Ainsi, il ouvre en 2016 son salon « barbershop » Grizzly, à l’ambiance rockabilly et décoré par ses soins.

 

 

Fort de son expérience sur le terrain en tant que coiffeur et commercial, un constat : le monde de la coiffure ne sait pas séduire les indépendants.

 

Le monde de la coiffure ne sait pas séduire les indépendants

 

A ses yeux, les non-franchisés sont beaucoup trop soumis aux marques qui sont très dures en terme de négociation commerciales.

 

Le marché est trop divisé entre les grossistes, auto-entrepreneurs, franchisés, et indépendants : il faudrait fédérer ces derniers afin de s’en sortir.

 

Les salons de coiffure sont désertés par les fournisseurs, qui ne les accompagnent plus : seuls les franchisés profitent d’un réel accompagnement des marques.

 

Comment un indépendant peut faire la différence ?

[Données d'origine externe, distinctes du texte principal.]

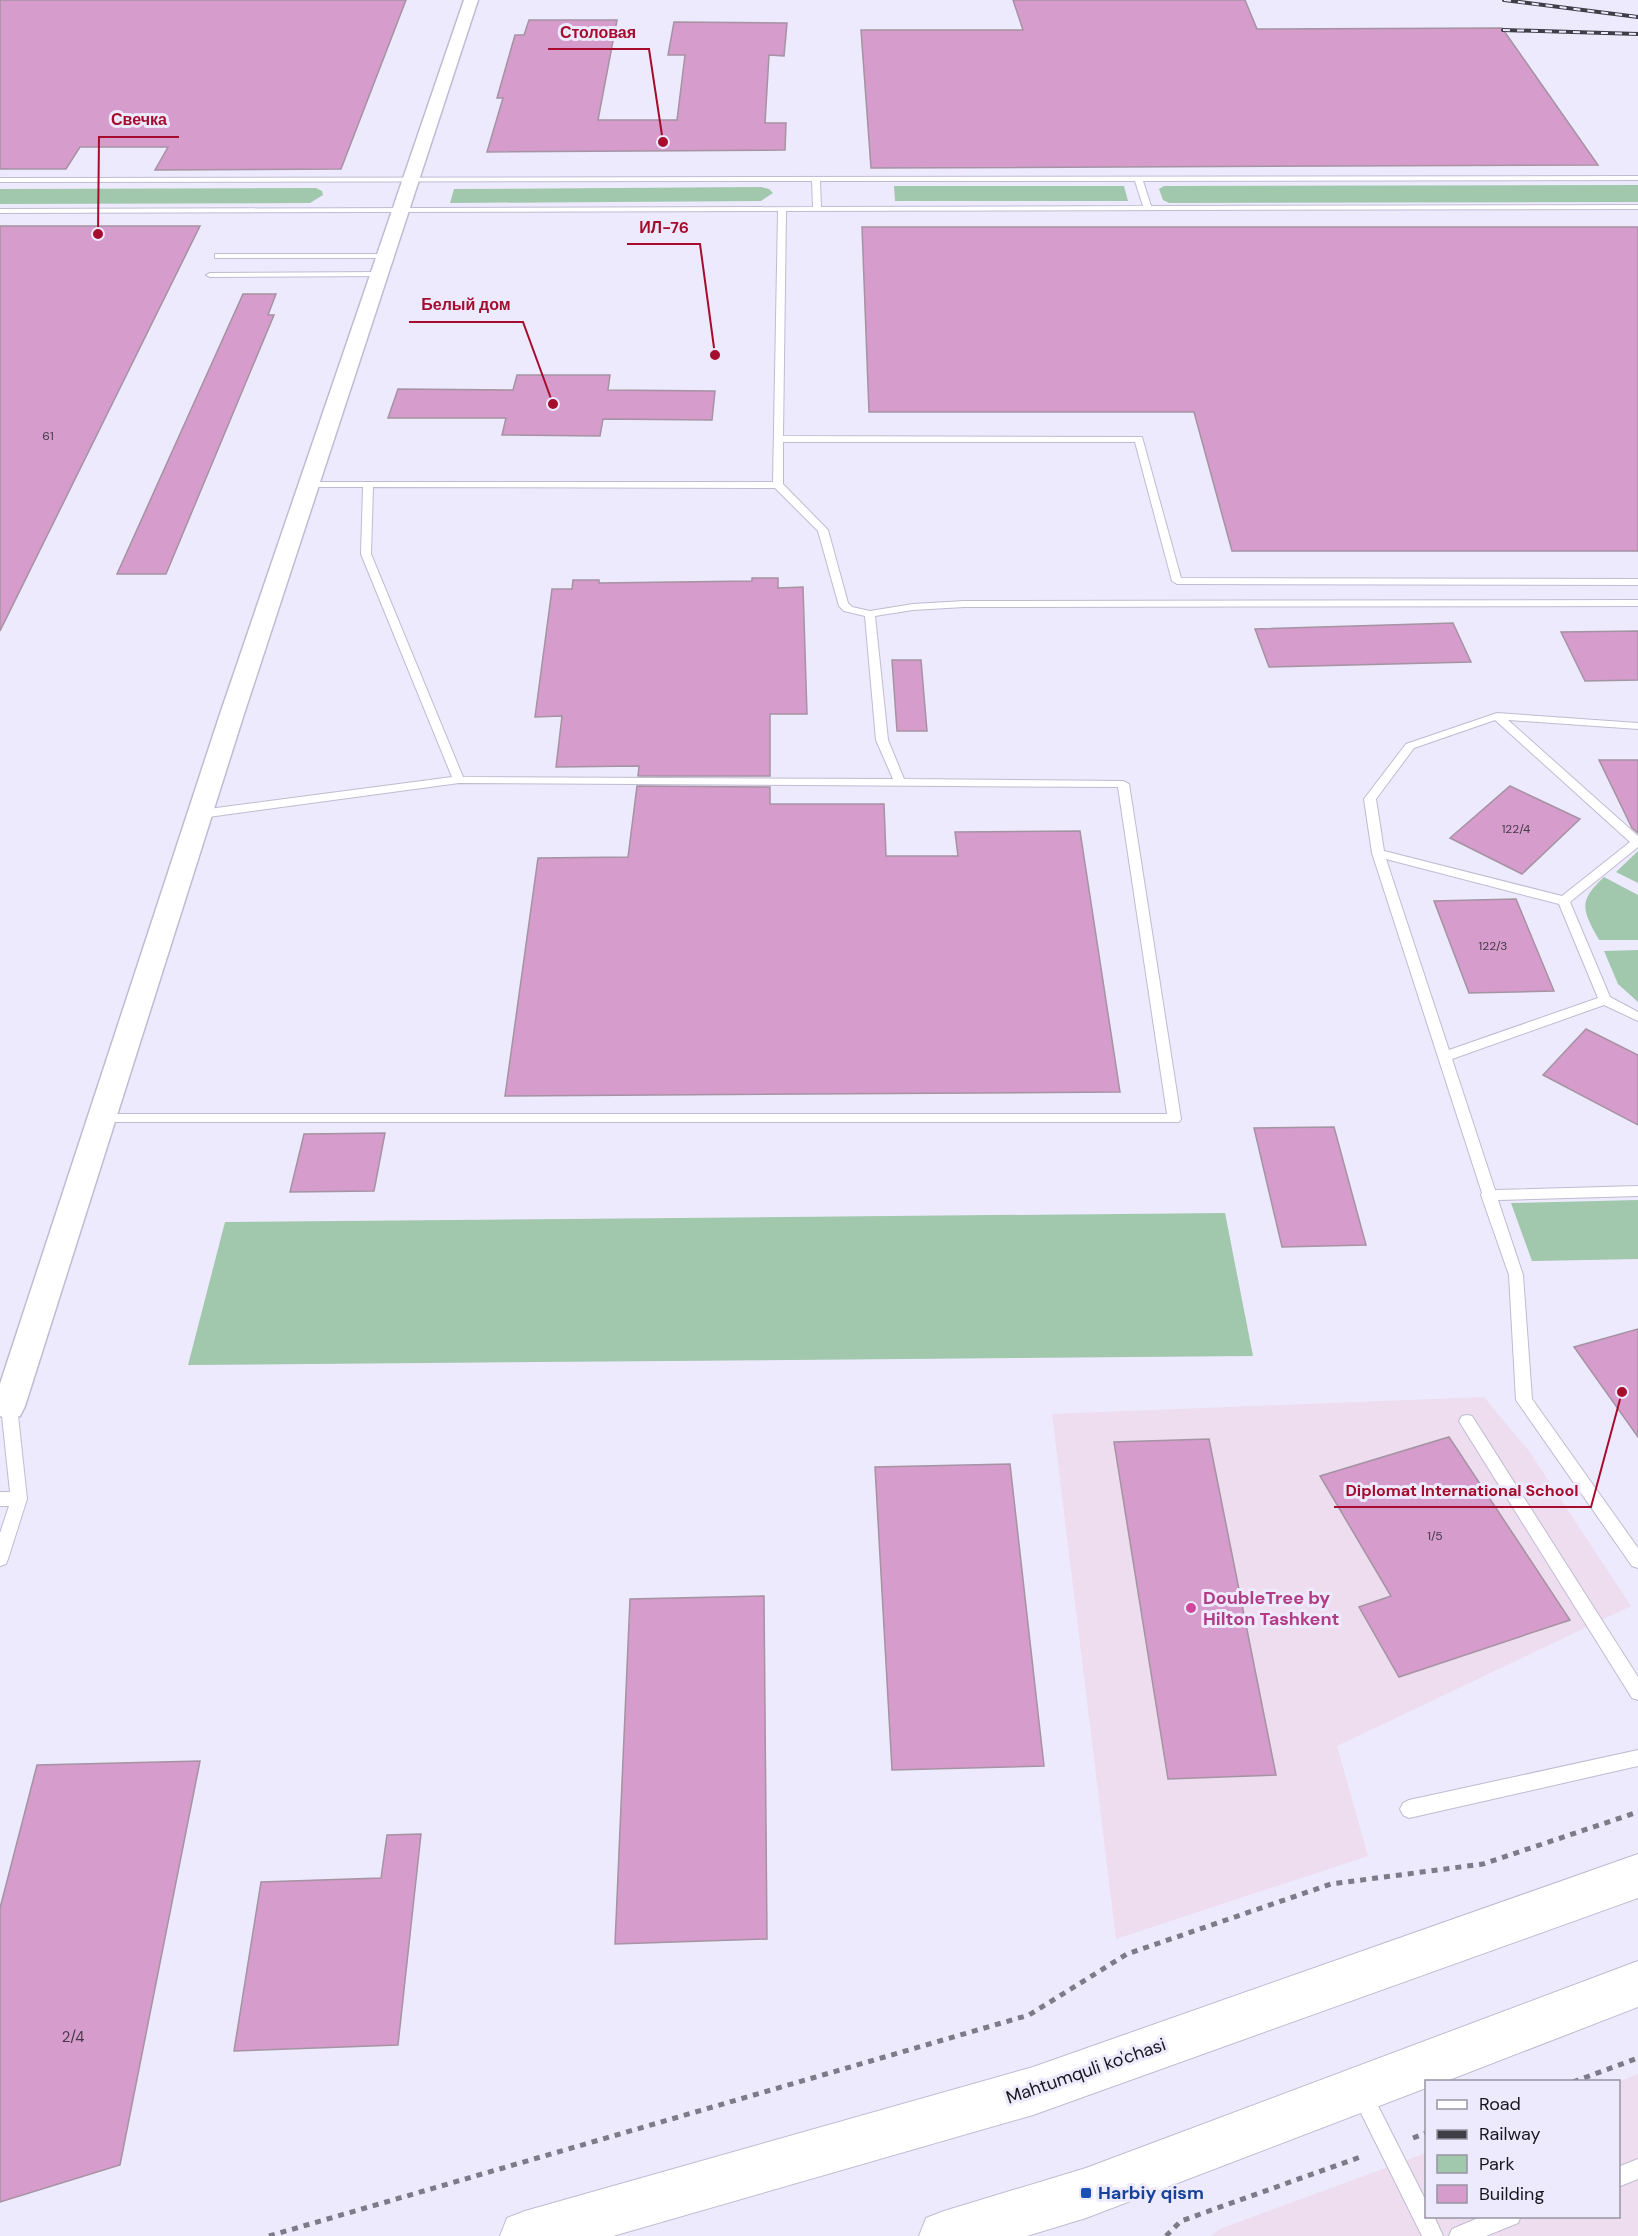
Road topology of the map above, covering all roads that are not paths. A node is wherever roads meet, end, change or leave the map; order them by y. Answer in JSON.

“Cette différence”, précise le barbier, “Il peut la faire en négociant, seul, avec son commercial, mais ça n’est pas très efficace.

Par contre, s’il fait partie d’un groupe, qui porte et amplifie sa voix, il pèsera plus lourd dans la balance. Dans l’état actuel, les franchisés ont une parole plus lourde, mais avec un regroupement qui fédère les gens, avec 44000 indépendants en France, on peut faire bouger les choses.”

 

Un accompagnement individuel, à 360 via D2sens

 

Il décide de créer D2Sens un collectif participatif, où chacun peut se former, participer à un groupe de réflexion, être accompagné individuellement mais aussi des soirées de partage très décontractées pour calmer les tensions et fédérer ce petit univers où les marques mangent l’identité des salons.

Il veut permettre à l’indépendant de se développer, d’affirmer leur voix et style, corriger les problèmes, et surtout, rester compétitif (par exemple avec de nouvelles techniques ou en testant de nouveaux produits).

Une “veille” informationnelle a lieu au sein de son salon, et les dernières techniques sont testées chez Grizzly, comme un “crash test”.

Une philosophie : pouvoir tous s’entendre et se comprendre afin de construire des salons de coiffure avec une approche altruiste, basée sur l’entraide.

Cette aide comprend aussi un développement de l’activité digitale des salons, de leur identité, mais aussi en terme de plan de carrière, accompagnement des salariés et intéressements financiers.

C’est ainsi qu’avec son expertise en tant que coiffeur sur le terrain mais aussi commercial, où il a pu observer l’envers du décor des marques, qu’Aldrick a su s’imposer comme barbier de qualité avec une réelle réflexion vouée à faire progresser la profession.

Fort de son succès, il ouvre prochainement un second salon mixte dans le même style que Grizzly.